## Activity
Check each line of the entries below for the word "round", and copy the lines that have it.

## Provided data
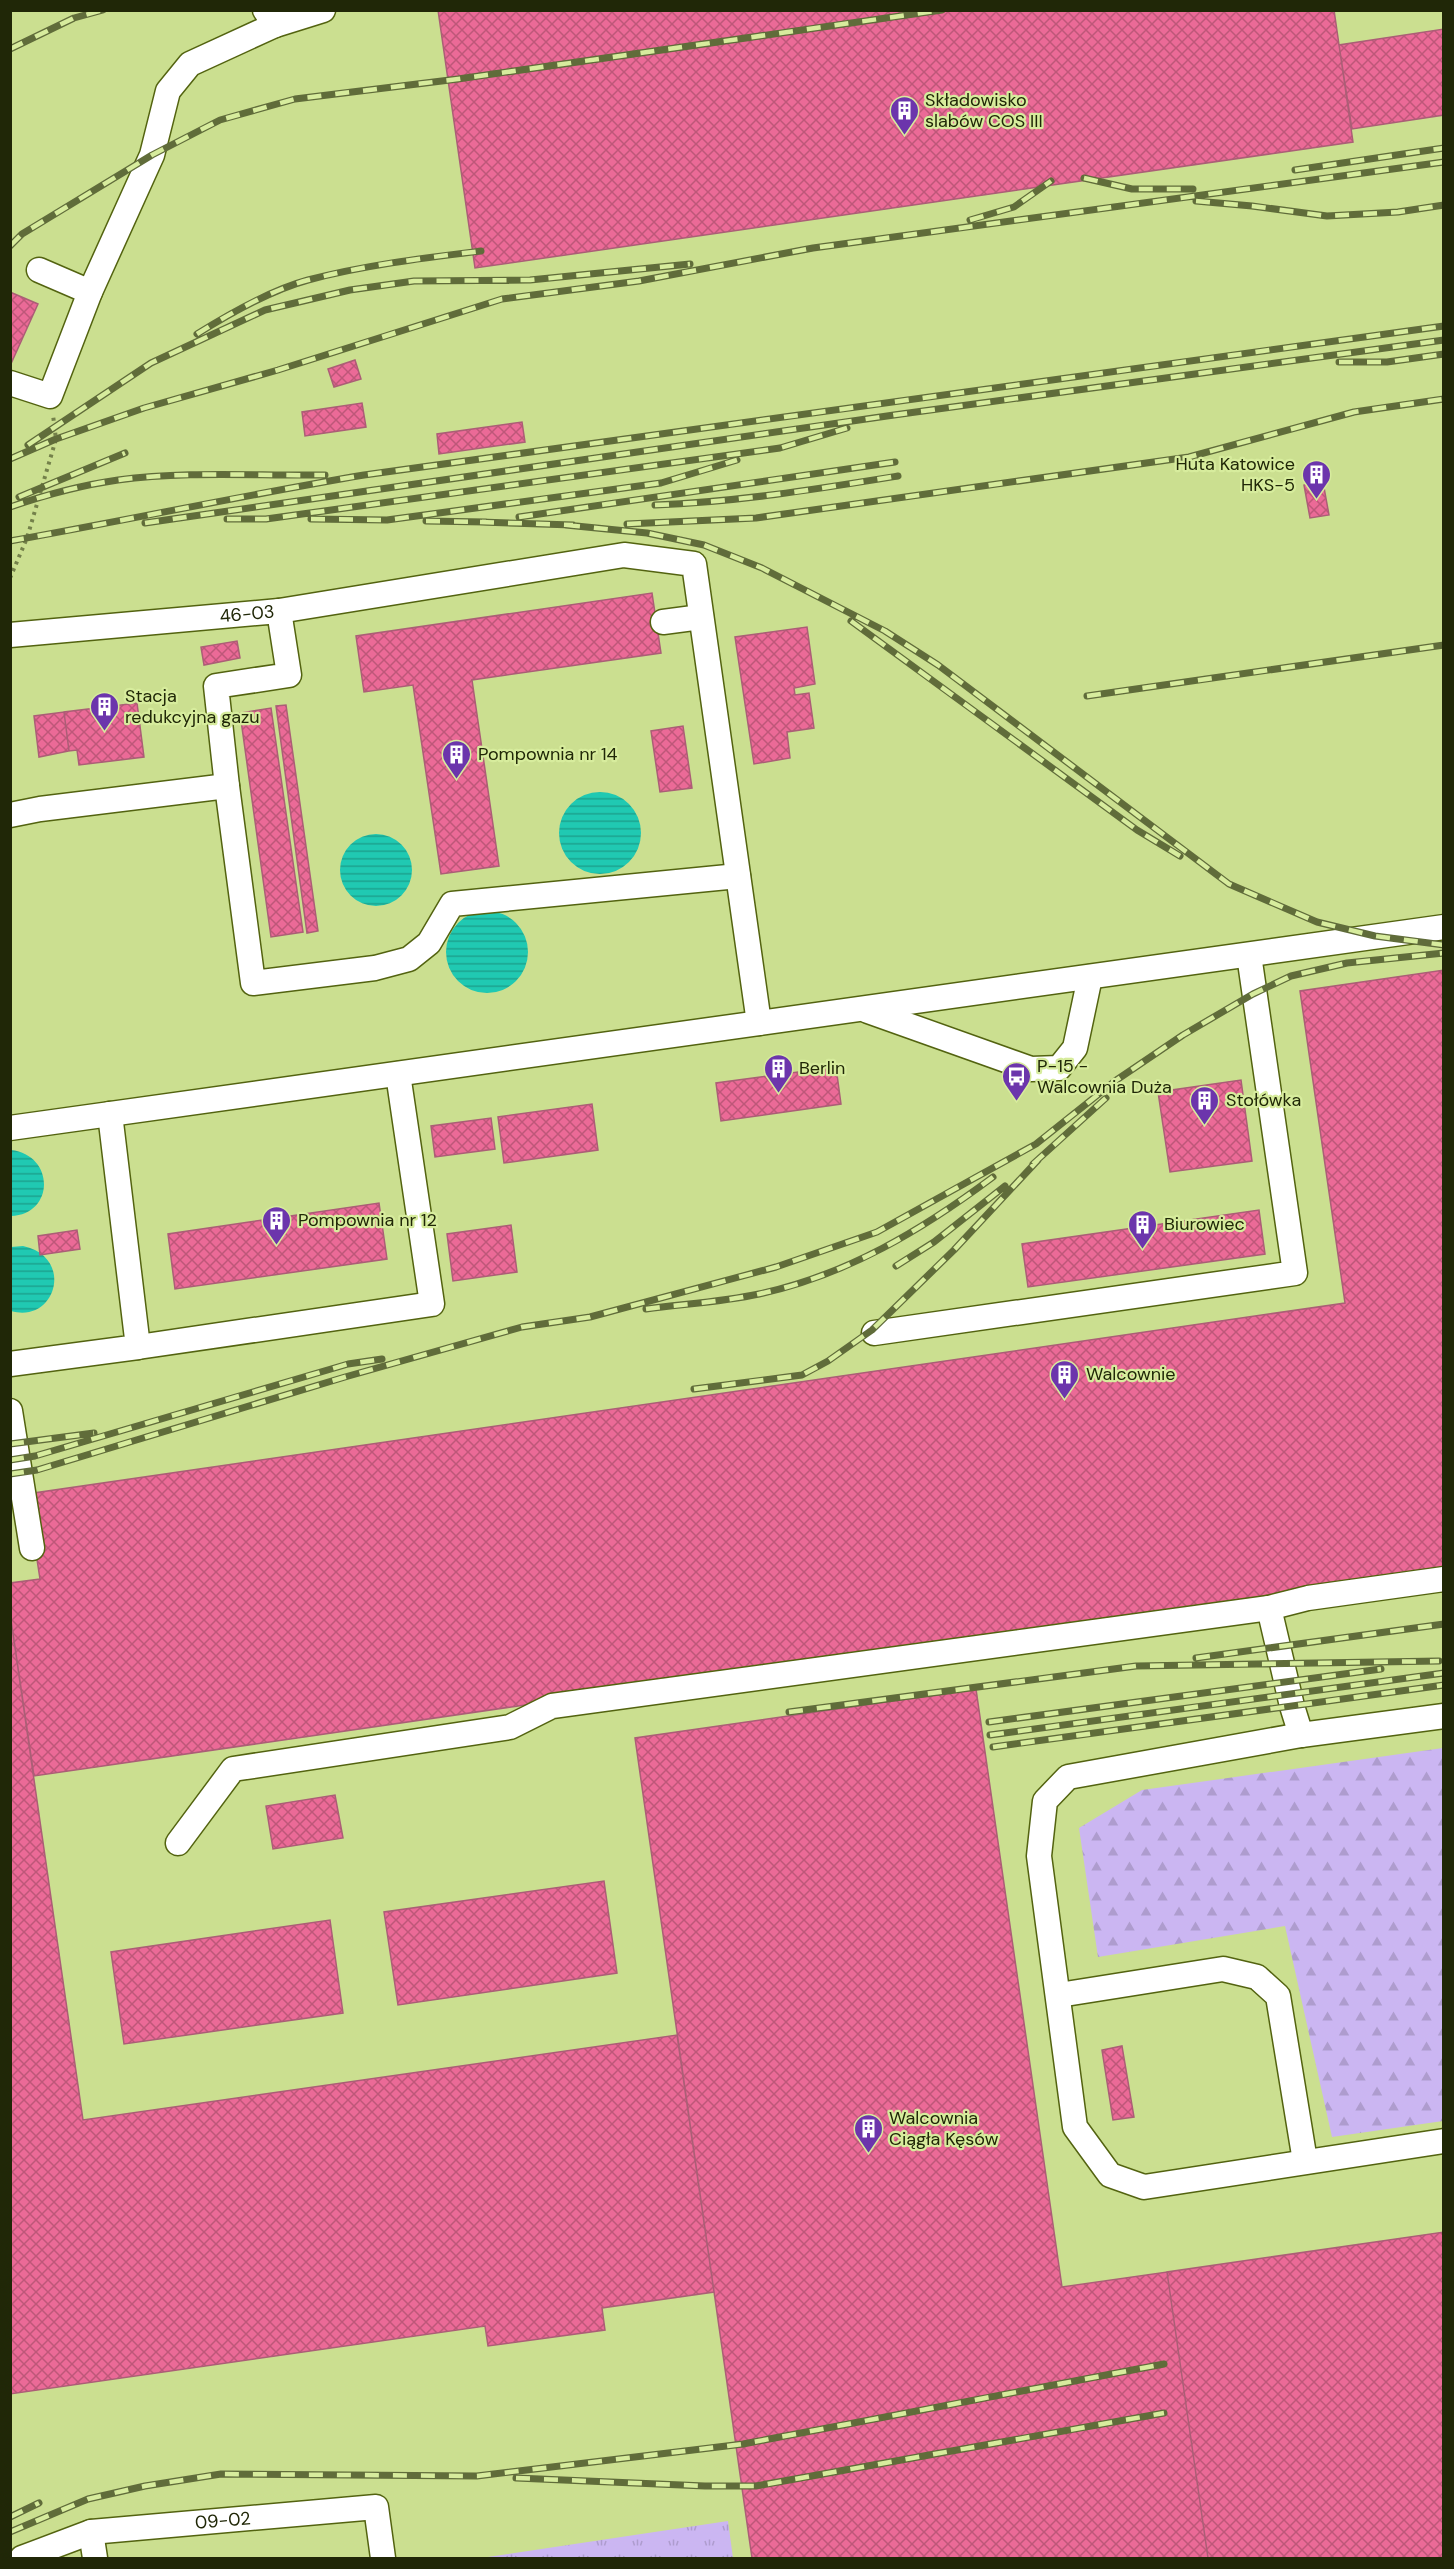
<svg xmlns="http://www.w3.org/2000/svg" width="1454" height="2569" viewBox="0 0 1454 2569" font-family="'DM Sans',sans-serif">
  <defs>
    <pattern id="grass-tufts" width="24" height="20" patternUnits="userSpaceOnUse" patternTransform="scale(1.5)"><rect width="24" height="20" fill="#cbb6f2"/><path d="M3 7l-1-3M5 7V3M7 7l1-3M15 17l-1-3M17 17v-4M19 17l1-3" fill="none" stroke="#ae9cce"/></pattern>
    <pattern id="forest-firs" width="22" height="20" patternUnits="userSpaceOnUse" patternTransform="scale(1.5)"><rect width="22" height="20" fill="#cbb6f2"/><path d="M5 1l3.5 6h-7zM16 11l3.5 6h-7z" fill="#ae9cce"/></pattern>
    <pattern id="water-rules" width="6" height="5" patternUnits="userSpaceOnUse" patternTransform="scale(1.5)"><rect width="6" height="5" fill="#20c9b2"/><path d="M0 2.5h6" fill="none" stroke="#1ca38f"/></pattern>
    <pattern id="building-cross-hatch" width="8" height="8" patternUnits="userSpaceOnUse" patternTransform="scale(1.5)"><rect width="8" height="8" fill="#eb6a97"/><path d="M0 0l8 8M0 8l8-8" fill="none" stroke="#be5779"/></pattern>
  </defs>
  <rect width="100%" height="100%" fill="#cbdf90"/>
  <path fill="url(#grass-tufts)" d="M 728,2521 L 733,2558 L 481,2558 Z"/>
  <path fill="url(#forest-firs)" d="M 1443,1748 L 1443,2121 L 1332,2137 L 1285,1926 L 1098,1957 L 1079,1828 L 1142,1790 Z"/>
  <path fill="url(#water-rules)" d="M559 833a41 41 0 1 1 82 0a41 41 0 1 1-82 0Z
    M340 870a36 36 0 1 1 72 0a36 36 0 1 1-72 0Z
    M446 952a41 41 0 1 1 82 0a41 41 0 1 1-82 0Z
    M 11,1150 C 55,1155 55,1214 11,1216 Z
    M 23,1246 C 75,1257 56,1324 11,1311 L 11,1247 Z"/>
  <path fill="url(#building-cross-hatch)" stroke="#ab5e76" stroke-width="1.5" d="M 438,10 L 1334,10 L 1353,142 L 475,268 Z
    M 1444,29 L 1444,115 L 1352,129 L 1339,45 Z
    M 10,292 L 38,304 L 10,366 Z
    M 355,360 L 361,379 L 334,387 L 328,369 Z
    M 362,403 L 366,427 L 305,436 L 302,412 Z
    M 522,422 L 525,442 L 439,454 L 437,434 Z
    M 1323,482 L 1329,515 L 1310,518 L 1304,485 Z
    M 652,593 L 661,653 L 472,680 L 499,866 L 441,874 L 413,685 L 364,692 L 356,636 Z
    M 807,627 L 815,684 L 794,688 L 795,695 L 809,693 L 814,728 L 787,732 L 790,758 L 754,764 L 735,637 Z
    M 237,641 L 240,658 L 204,665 L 201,647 Z
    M 137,703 L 144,757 L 79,765 L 77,750 L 69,751 L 64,712 Z
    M 286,705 L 318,931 L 307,933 L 276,706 Z
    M 271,708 L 303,932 L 271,937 L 240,713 Z
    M 64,712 L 69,751 L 39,757 L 34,716 Z
    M 683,726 L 692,788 L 660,792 L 651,731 Z
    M 1444,970 L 1444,1572 L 34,1776 L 10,1613 L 10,1583 L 40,1579 L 27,1494 L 1345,1303 L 1300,991 Z
    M 836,1067 L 841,1104 L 721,1121 L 716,1083 Z
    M 1241,1080 L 1252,1161 L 1170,1172 L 1158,1092 Z
    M 592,1104 L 598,1150 L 504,1163 L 498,1117 Z
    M 491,1118 L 495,1149 L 435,1157 L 431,1126 Z
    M 379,1203 L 387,1259 L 175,1289 L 168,1234 Z
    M 1259,1210 L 1265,1254 L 1028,1287 L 1022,1244 Z
    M 511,1225 L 517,1272 L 453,1281 L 447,1234 Z
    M 77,1230 L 80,1249 L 40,1255 L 38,1236 Z
    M 10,1613 L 83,2120 L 677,2035 L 714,2292 L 602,2308 L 605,2330 L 488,2346 L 485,2326 L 10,2394 Z
    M 976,1689 L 1062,2287 L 1167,2272 L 1208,2558 L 752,2558 L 635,1738 Z
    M 335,1795 L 343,1838 L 273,1849 L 266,1806 Z
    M 604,1881 L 617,1973 L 398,2005 L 384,1912 Z
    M 330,1920 L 343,2013 L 124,2044 L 111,1952 Z
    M 1122,2046 L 1134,2117 L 1113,2120 L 1102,2050 Z
    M 1444,2232 L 1444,2558 L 1208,2558 L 1167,2272 Z"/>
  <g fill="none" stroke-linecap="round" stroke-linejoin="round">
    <defs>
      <g id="minor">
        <path d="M 265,10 L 275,25 L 323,10"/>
        <path d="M 39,270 L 90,292"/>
        <path d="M 10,383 L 50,396 L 90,292 L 152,155 L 168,91 L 190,64 L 275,25"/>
        <path d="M 279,611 L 624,555 L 694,564 L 759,1023"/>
        <path d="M 663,622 L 701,617"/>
        <path id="s1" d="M 10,635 L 279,611 L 289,675 L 216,686 L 227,786 L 40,809 L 10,815"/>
        <path d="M 227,786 L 253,983 L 375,968 L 409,959 L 429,943 L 452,904 L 738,876"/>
        <path d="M 868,1011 L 1031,1069 L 1059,1068 L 1075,1048 L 1090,977"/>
        <path d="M 10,1128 L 1444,927"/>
        <path d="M 874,1333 L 1295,1273 L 1249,955"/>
        <path d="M 138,1347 L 432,1304 L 398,1074"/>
        <path d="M 10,1364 L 138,1347 L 110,1114"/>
        <path d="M 10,1411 L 32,1548"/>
        <path d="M 1269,1608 L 1292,1706 L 1301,1735"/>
        <path d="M 1444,1716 L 1301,1735 L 1068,1777 L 1045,1801 L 1039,1856 L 1075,2127 L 1110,2175 L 1144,2187 L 1444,2141"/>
        <path d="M 178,1843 L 233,1769 L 510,1727 L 552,1706 L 1269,1608 L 1308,1598 L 1444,1579"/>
        <path d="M 1059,1995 L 1223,1969 L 1257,1977 L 1278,1996 L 1305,2161"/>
        <path d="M 91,2532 L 95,2558"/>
        <path id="s2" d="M 22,2558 L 91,2532 L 376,2507 L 383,2558"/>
      </g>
    </defs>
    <use href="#minor" stroke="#536310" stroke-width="27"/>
    <path stroke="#74814a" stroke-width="4" stroke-dasharray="3 4.5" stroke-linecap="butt" d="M 10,578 L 27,538 L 56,439 L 53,415"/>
    <use href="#minor" stroke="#fff" stroke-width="24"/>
    <defs>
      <path id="rail" d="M 10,49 L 74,18 L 103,10
        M 1295,170 L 1444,148
        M 1084,178 L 1132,189 L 1193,189
        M 1196,201 L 1252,206 L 1327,216 L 1398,212 L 1444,205
        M 970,220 L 1014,207 L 1051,181
        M 10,246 L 22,234 L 152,155 L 220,120 L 295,99 L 458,79 L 942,10
        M 197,334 C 229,314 271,290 308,280 C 365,265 424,258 481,251
        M 1339,362 L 1387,362 L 1444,354
        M 28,445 L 151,363 L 265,310 L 350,290 L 414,281 L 530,280 L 690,264
        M 10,459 L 56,439 L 144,408 L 278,370 L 502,299 L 639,281 L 813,248 L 1444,162
        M 19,497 L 125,453
        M 655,505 C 737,502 817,489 898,476
        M 10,507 C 45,495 82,485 118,480 C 186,471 256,476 325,475
        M 519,517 L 895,462
        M 227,519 L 266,519 L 780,448 L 847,428
        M 311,519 L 387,520 L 661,483 L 737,460
        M 426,521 L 486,522
        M 480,522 L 573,525
        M 145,523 L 894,415 L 1444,340
        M 627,524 L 756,518 L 1189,457 L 1354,412 L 1444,399
        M 566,525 L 647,533 L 704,545 L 762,568 L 885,631 L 938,665 L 1229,884 L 1317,922 L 1375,936 L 1444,945
        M 10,541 C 128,520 245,495 364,475 L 1444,326
        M 851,621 L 1137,830 L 1180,856
        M 1087,696 L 1444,645
        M 1033,1164 L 1106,1098
        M 896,1266 L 934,1242 L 1005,1186
        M 646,1309 C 683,1304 722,1302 759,1294 C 847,1275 922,1230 993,1177
        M 694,1389 L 802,1375 L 828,1361 L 872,1330 L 954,1250 L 1038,1160
        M 10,1444 L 94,1433
        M 10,1460 L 35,1456 L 348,1364 L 382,1359
        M 10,1474 L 37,1470 L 345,1377 L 522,1327 L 590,1317 L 776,1267 L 877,1232 L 1036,1144 L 1115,1081 L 1183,1035 L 1253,994 L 1291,976 L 1347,963 L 1444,953
        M 1196,1658 L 1444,1624
        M 789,1712 L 1136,1666 L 1439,1661
        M 989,1722 L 1381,1669
        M 990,1735 L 1444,1673
        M 993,1747 L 1444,1685
        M 516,2478 L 705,2486 L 756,2486 L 1164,2413
        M 10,2517 L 39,2503
        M 10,2532 L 88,2499 L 145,2486 L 221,2474 L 477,2476 L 743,2444 L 1164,2364"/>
    </defs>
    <use href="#rail" stroke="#606c3a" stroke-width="7"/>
    <use href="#rail" stroke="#d7ec9d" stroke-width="4.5" stroke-dasharray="14" stroke-linecap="butt"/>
  </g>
  <defs>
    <symbol id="building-pin" viewBox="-11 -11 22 30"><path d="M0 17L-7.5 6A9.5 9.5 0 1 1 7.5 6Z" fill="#6c35ac" stroke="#d7ec9d"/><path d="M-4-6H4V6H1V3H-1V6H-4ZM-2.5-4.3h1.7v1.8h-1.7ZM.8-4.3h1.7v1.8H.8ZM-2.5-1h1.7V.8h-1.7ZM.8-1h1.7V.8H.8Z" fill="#fff"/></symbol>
    <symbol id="bus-pin" viewBox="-11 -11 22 30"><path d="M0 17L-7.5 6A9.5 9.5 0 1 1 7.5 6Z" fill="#6c35ac" stroke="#d7ec9d"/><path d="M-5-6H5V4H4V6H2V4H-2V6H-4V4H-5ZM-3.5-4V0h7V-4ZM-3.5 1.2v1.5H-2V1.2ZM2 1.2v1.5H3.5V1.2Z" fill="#fff"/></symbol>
  </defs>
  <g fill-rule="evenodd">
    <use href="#building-pin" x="888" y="94" width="33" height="45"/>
    <use href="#building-pin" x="1300" y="458" width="33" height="45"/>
    <use href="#building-pin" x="88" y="690" width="33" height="45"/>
    <use href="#building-pin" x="440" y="738" width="33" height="45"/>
    <use href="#building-pin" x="762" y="1052" width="33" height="45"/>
    <use href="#bus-pin" x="1000" y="1060" width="33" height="45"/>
    <use href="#building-pin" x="1188" y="1084" width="33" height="45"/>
    <use href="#building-pin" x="260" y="1204" width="33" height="45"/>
    <use href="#building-pin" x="1126" y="1208" width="33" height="45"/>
    <use href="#building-pin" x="1048" y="1358" width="33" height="45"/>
    <use href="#building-pin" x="852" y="2112" width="33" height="45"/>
  </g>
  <g text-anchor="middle" stroke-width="4.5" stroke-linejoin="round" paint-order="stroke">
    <g font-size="18" fill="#202707" stroke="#d7ec9d" text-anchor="start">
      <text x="925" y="106">Składowisko<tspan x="925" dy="21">slabów COS III</tspan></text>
      <text x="1295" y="470" text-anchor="end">Huta Katowice<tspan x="1295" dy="21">HKS-5</tspan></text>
      <text x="125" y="702">Stacja<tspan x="125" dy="21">redukcyjna gazu</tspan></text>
      <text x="478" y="760">Pompownia nr 14</text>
      <text x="1037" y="1072">P-15 -<tspan x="1037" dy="21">Walcownia Duża</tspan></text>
      <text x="799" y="1074">Berlin</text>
      <text x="1226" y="1106">Stołówka</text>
      <text x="298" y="1226">Pompownia nr 12</text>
      <text x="1164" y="1230">Biurowiec</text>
      <text x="1086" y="1380">Walcownie</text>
      <text x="889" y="2124">Walcownia<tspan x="889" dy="21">Ciągła Kęsów</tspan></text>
    </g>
    <g font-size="18" fill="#202707" stroke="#d7ec9d">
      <text dy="6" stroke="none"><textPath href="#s1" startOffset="238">46-03</textPath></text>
      <text dy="6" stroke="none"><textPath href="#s2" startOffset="206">09-02</textPath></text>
    </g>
  </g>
  <rect width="1454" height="2569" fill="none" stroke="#202707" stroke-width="24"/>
</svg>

## Solved problem
  <g fill="none" stroke-linecap="round" stroke-linejoin="round">
  <g text-anchor="middle" stroke-width="4.5" stroke-linejoin="round" paint-order="stroke">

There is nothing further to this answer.